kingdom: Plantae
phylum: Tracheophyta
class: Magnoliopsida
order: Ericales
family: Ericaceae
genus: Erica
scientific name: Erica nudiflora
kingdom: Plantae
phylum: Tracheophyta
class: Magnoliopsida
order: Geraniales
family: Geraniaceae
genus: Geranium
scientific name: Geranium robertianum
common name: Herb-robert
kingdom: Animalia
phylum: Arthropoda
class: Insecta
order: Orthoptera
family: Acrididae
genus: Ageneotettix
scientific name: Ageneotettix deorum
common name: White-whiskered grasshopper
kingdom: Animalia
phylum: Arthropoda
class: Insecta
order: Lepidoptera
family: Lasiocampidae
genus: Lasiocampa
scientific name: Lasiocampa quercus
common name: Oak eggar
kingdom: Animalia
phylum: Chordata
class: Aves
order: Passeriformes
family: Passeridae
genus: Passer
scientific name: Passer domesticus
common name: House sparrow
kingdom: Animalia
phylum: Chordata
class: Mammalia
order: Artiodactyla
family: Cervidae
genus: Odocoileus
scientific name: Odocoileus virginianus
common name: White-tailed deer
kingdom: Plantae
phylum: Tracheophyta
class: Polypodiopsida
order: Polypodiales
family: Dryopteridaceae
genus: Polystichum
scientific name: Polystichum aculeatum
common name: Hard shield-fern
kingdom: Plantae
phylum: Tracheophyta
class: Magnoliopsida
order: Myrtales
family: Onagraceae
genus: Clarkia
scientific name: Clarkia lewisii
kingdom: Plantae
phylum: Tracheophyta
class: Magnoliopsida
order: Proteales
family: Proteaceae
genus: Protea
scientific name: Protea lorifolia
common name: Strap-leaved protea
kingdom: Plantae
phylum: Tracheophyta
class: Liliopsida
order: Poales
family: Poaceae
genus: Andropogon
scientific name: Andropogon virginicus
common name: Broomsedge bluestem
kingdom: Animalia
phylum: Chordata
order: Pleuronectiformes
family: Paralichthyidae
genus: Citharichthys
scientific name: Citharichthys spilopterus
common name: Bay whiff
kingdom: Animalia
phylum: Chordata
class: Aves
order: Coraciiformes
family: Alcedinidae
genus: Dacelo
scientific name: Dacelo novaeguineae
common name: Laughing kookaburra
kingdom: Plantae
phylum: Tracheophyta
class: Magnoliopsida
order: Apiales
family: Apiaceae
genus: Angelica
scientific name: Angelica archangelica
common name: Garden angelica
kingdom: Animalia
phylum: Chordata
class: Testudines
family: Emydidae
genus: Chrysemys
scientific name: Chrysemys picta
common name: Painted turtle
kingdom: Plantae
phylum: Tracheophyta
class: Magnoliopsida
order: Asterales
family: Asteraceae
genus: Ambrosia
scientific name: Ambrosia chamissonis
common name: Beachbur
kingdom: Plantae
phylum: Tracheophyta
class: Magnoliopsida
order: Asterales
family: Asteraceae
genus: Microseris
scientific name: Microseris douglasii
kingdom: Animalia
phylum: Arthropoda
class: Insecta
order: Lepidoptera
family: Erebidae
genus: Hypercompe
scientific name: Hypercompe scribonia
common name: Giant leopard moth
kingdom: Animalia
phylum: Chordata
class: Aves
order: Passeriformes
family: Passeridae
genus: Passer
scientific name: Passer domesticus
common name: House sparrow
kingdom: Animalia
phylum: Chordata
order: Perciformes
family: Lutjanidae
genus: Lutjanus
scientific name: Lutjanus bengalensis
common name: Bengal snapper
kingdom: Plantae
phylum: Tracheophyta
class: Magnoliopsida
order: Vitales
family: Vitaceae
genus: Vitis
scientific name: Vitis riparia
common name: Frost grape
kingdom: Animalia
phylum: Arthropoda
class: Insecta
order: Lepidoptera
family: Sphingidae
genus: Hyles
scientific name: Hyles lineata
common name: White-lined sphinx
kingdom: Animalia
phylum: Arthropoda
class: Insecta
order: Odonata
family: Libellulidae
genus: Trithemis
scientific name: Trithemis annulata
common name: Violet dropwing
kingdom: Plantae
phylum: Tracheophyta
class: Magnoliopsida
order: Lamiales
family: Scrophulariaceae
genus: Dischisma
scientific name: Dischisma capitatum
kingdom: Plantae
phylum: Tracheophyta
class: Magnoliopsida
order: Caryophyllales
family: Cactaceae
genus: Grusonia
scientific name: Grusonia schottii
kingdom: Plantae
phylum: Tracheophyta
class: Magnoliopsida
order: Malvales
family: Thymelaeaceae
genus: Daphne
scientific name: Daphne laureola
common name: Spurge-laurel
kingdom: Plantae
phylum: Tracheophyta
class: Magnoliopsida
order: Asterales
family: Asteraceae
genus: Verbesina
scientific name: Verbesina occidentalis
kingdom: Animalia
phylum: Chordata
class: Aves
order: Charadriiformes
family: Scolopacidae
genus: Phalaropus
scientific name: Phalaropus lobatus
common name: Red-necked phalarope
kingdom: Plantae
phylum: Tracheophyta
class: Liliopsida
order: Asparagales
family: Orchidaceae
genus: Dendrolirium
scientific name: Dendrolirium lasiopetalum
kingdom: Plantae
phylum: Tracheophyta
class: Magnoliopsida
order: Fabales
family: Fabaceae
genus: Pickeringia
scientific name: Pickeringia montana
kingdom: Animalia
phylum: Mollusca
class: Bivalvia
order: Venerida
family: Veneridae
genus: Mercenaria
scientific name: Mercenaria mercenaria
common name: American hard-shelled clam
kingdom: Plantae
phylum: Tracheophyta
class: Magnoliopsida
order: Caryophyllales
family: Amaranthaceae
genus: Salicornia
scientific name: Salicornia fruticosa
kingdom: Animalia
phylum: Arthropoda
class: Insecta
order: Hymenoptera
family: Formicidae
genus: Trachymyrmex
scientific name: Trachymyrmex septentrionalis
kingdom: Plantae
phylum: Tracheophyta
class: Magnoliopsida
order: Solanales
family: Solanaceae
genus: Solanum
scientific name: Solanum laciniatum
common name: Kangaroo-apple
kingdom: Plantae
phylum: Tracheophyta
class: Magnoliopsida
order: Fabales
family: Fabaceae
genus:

> [YOUR OBJECTIVE]: Reproduce the entries above verbatim, from the first line through the line containing "genus: Lasiocampa", both included.

> [SOLUTION]:
kingdom: Plantae
phylum: Tracheophyta
class: Magnoliopsida
order: Ericales
family: Ericaceae
genus: Erica
scientific name: Erica nudiflora
kingdom: Plantae
phylum: Tracheophyta
class: Magnoliopsida
order: Geraniales
family: Geraniaceae
genus: Geranium
scientific name: Geranium robertianum
common name: Herb-robert
kingdom: Animalia
phylum: Arthropoda
class: Insecta
order: Orthoptera
family: Acrididae
genus: Ageneotettix
scientific name: Ageneotettix deorum
common name: White-whiskered grasshopper
kingdom: Animalia
phylum: Arthropoda
class: Insecta
order: Lepidoptera
family: Lasiocampidae
genus: Lasiocampa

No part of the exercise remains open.